___ Supplied records

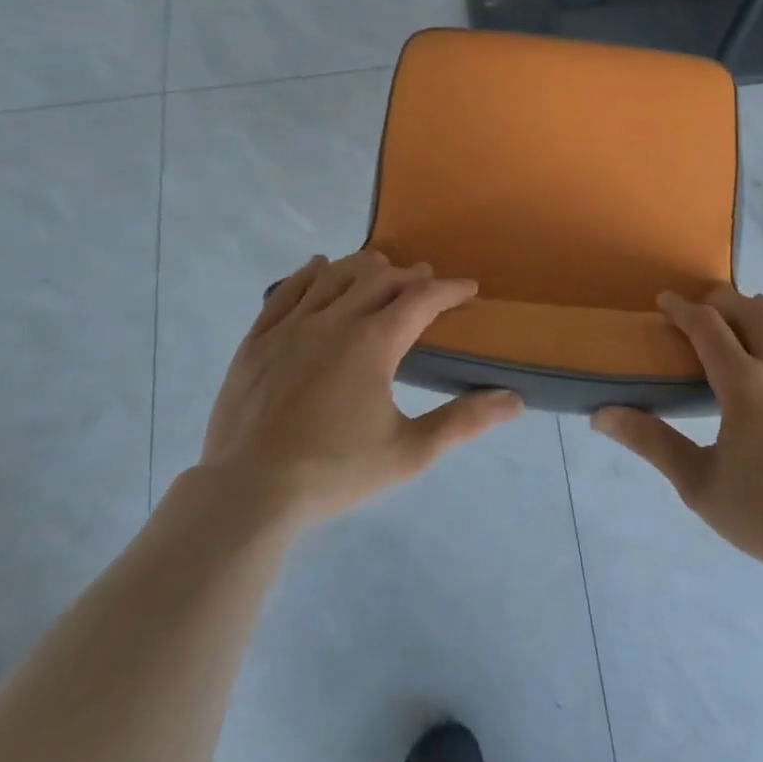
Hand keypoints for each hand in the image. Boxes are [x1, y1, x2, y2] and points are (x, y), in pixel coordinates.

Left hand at [200, 251, 522, 531]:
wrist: (248, 494)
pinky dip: (308, 275)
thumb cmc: (334, 472)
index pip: (421, 300)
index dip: (449, 289)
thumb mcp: (409, 453)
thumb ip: (463, 422)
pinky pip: (286, 292)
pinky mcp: (257, 341)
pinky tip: (319, 267)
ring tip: (381, 269)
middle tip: (427, 281)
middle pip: (378, 279)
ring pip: (333, 277)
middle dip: (409, 276)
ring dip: (363, 267)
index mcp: (372, 343)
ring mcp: (290, 327)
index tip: (469, 288)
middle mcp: (333, 321)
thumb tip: (514, 400)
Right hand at [593, 287, 762, 579]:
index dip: (682, 308)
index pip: (706, 327)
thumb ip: (651, 442)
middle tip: (706, 307)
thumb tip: (601, 416)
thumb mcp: (698, 483)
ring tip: (756, 312)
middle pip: (753, 311)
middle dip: (724, 300)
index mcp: (744, 383)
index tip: (666, 301)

______

:: Your objective ::
Go through the data and show each line that holds "ring".

:: Final answer ::
ring tip: (381, 269)
ring pip: (333, 277)
ring dip: (363, 267)
ring mcp: (290, 327)
ring tip: (756, 312)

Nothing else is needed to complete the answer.